**Exercise**
All lines containing the string "scored" must be copied from the entries.

______________________________

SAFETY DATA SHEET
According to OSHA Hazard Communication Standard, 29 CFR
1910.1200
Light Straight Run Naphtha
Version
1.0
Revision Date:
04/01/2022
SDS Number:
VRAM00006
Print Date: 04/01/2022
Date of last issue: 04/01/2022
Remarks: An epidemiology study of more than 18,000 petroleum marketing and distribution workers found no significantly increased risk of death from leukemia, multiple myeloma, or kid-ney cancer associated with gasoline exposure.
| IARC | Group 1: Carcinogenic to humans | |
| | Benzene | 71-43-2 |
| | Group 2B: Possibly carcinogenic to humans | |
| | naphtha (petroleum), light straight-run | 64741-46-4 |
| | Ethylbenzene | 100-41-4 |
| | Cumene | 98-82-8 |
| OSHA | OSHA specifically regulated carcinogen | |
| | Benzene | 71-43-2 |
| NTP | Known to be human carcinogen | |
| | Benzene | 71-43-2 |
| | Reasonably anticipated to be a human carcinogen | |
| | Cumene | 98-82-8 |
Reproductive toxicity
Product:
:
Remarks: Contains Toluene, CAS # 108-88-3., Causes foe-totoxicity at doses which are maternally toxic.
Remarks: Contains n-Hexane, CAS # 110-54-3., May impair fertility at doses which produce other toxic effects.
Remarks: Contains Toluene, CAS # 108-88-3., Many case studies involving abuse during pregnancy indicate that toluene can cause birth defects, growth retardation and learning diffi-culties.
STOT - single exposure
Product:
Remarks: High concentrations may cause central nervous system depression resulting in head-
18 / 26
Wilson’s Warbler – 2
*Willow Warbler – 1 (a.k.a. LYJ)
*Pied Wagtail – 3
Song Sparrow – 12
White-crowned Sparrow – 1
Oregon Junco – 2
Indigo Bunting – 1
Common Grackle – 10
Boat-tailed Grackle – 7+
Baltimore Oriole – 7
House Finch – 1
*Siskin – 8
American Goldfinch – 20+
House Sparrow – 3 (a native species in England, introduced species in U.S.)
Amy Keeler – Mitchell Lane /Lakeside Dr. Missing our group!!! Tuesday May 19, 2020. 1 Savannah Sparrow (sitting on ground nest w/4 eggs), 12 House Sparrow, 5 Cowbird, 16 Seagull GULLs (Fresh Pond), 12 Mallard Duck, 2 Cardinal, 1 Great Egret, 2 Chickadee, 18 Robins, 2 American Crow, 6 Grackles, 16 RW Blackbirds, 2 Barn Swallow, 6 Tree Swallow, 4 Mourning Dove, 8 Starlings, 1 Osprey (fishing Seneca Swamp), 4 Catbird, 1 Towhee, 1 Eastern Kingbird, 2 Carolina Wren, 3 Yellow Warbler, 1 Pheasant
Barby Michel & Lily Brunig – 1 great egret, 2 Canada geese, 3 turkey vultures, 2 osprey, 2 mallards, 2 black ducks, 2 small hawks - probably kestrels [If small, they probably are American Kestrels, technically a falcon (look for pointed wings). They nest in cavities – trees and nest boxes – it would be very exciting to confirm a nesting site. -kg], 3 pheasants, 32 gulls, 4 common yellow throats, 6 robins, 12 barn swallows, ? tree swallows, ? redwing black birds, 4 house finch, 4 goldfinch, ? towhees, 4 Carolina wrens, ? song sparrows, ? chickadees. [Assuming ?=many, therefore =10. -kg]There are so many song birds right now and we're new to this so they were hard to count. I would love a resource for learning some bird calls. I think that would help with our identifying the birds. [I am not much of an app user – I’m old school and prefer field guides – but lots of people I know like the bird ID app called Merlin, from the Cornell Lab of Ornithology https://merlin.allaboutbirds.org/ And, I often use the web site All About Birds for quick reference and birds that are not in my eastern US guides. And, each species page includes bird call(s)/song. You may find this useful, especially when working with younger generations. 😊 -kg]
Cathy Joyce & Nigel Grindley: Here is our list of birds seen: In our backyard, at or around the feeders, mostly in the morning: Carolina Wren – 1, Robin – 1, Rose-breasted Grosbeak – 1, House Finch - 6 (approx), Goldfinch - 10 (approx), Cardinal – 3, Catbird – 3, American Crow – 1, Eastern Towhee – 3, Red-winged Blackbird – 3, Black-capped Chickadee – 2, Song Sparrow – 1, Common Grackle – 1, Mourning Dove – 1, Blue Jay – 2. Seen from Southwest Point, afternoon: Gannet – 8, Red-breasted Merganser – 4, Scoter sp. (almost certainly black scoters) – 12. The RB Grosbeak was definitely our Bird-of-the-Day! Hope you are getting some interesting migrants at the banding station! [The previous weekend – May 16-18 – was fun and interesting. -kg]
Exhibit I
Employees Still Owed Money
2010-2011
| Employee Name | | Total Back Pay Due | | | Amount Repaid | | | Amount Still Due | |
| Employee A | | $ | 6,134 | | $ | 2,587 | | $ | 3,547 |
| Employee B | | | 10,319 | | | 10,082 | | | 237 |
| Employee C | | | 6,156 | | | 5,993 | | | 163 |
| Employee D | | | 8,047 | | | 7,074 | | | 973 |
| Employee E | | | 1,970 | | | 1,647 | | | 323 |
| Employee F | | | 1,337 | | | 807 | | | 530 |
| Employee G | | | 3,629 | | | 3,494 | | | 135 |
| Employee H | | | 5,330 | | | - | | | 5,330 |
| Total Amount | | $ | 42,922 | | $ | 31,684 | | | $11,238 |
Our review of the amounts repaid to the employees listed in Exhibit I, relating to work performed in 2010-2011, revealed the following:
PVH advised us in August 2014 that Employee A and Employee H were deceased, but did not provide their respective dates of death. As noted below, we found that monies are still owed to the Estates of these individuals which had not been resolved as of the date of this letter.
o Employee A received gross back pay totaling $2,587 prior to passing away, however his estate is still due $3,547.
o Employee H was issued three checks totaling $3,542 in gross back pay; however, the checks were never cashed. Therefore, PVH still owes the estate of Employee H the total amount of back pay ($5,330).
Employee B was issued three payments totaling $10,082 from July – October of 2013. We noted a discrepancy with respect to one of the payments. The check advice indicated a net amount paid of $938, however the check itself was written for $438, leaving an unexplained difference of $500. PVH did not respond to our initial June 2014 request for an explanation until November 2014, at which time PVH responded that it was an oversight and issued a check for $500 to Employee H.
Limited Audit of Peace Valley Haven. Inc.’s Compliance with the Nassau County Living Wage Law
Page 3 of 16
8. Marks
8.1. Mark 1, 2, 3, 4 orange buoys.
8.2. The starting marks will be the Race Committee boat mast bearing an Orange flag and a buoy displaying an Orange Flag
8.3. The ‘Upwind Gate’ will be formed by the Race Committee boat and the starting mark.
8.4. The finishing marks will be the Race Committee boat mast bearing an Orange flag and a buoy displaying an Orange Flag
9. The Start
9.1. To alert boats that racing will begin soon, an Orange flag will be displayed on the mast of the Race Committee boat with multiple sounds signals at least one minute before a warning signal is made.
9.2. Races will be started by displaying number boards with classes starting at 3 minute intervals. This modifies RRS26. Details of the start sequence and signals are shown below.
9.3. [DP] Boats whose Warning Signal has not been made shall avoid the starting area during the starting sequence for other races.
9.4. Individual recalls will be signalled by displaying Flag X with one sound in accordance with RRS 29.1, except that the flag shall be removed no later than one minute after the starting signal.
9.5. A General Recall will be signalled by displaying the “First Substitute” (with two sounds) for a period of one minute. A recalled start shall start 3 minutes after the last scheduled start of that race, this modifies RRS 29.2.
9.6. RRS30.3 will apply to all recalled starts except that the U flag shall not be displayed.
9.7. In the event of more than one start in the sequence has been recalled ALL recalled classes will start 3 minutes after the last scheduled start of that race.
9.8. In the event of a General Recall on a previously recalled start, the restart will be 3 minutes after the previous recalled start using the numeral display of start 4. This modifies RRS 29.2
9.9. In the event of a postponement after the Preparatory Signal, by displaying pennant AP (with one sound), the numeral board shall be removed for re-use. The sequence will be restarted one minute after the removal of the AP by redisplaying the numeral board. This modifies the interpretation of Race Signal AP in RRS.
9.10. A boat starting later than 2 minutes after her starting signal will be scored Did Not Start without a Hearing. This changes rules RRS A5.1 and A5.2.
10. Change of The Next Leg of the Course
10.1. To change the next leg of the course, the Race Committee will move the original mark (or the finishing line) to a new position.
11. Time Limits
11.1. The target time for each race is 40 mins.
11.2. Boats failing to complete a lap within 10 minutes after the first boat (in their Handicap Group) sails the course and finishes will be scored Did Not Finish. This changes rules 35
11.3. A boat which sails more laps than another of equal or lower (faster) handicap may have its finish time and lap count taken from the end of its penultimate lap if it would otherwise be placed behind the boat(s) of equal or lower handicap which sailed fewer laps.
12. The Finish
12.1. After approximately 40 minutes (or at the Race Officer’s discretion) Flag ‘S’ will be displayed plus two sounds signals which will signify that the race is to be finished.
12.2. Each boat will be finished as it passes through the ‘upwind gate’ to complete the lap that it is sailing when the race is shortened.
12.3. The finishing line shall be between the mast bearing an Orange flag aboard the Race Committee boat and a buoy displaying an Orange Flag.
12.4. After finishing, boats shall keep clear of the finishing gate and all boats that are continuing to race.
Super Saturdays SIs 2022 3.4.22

______________________________

**Finished task**
9.10. A boat starting later than 2 minutes after her starting signal will be scored Did Not Start without a Hearing. This changes rules RRS A5.1 and A5.2.
11.2. Boats failing to complete a lap within 10 minutes after the first boat (in their Handicap Group) sails the course and finishes will be scored Did Not Finish. This changes rules 35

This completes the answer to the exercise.